- How have we chosen Lendlease as our partner?
- What is the truth behind allegations of blacklisting by Lendlease?
- What about allegations of Lendlease paying massive fines in the US after admitting overbilling its clients for over a decade?
- What about Lendlease’s renewal of the Heygate Estate where only a small number of social homes were built?
- Have you undertaken a thorough financial check on Lendlease?
- What about Lendlease’s company structures and tax arrangements?
- Is it true Lendlease would charge Haringey Council (its 50:50 partner) fees?
- What does Lendlease actually put into the joint venture as its 50% stake?
- Can we work with other developers?
- Were Lendlease instructed to remove cladding from buildings, or undertake other fire safety related remedial work in Melbourne by the authorities?
- It's been claimed that Lendlease had not complied with building regulations requirements in Melbourne- what is your response to that?
- What approach has Lendlease taken to fire safety at the Heygate estate?
- It's been suggested that one of the issues that leads to reduced fire safety in buildings is chains of sub contracting and value engineering. Would this happen in Haringey through the HDV where Lendlease is the building contractor?
- What commitment can you give about how Lendlease will respond to any findings from the Grenfell tower inquiry?
- Can you give more detail on the ‘Contractor Framework Agreement’ with Lendlease?
- In light of the Carillion collapse, will you be looking again at the financial stability of proposed partner, Lendlease?
- What would happen if Lendlease declared bankruptcy?
In choosing our preferred partner, Lendlease, we assessed the bidders against a range of measures - each bidder has been challenged to describe its vision for Haringey in general, and for the first phase of sites in particular. Each bidder has been asked to explain how it would deliver that vision, alongside financial returns to the council, and how it would protect the council from risk in doing so. And each bidder has had to explain how we would work together to transform not only the physical face of the borough, but the social and economic opportunities of its people as well. Lendlease scored the best overall across all these criteria, and on 14 February 2017 the council’s Cabinet approved the recommendation that they be appointed as our preferred bidder.
This is Lendlease’s response to these allegations which is on its website: “Lend Lease EMEA was previously part of the Bovis group of companies and was acquired by Lendlease Corporation in 1999. It is acknowledged that in the past, prior to the acquisition of Lend Lease EMEA by the Lendlease Group, a company within the Bovis group of companies (now known as Lend Lease EMEA) was involved in the issue of construction industry vetting. However the involvement of Lend Lease EMEA in relation to this vetting was minimal. Lendlease has settled all claims made against it by affected individuals. Lendlease confirms that it does not tolerate this activity.”
What about allegations of Lendlease paying massive fines in the US after admitting overbilling its clients for over a decade?
Beginning in June 2009, Lendlease cooperated with an investigation by the United States Attorney’s Office of the Eastern District of New York (EDNY) and New York County District Attorney (NYDA) into certain past practices of Lendlease (US) Construction LMB Inc. (LMB), the Lendlease subsidiary company undertaking the construction business in New York.

- **COLLECTED DATA**
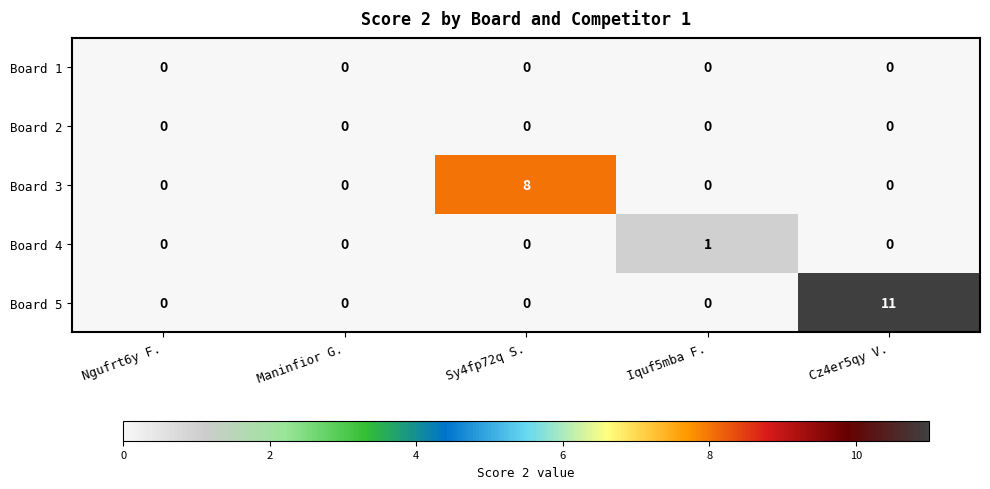

The Board 4 series shows 1 at Cz4er5qy V.. True or false?

False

- **TASK OBJECTIVE**
Reproduce the passage of the Lendlease FAQ above from "- What about Lendlease’s company" to "its 50% stake?", without any change to its wording.

- **SOLUTION BELOW**
- What about Lendlease’s company structures and tax arrangements?
- Is it true Lendlease would charge Haringey Council (its 50:50 partner) fees?
- What does Lendlease actually put into the joint venture as its 50% stake?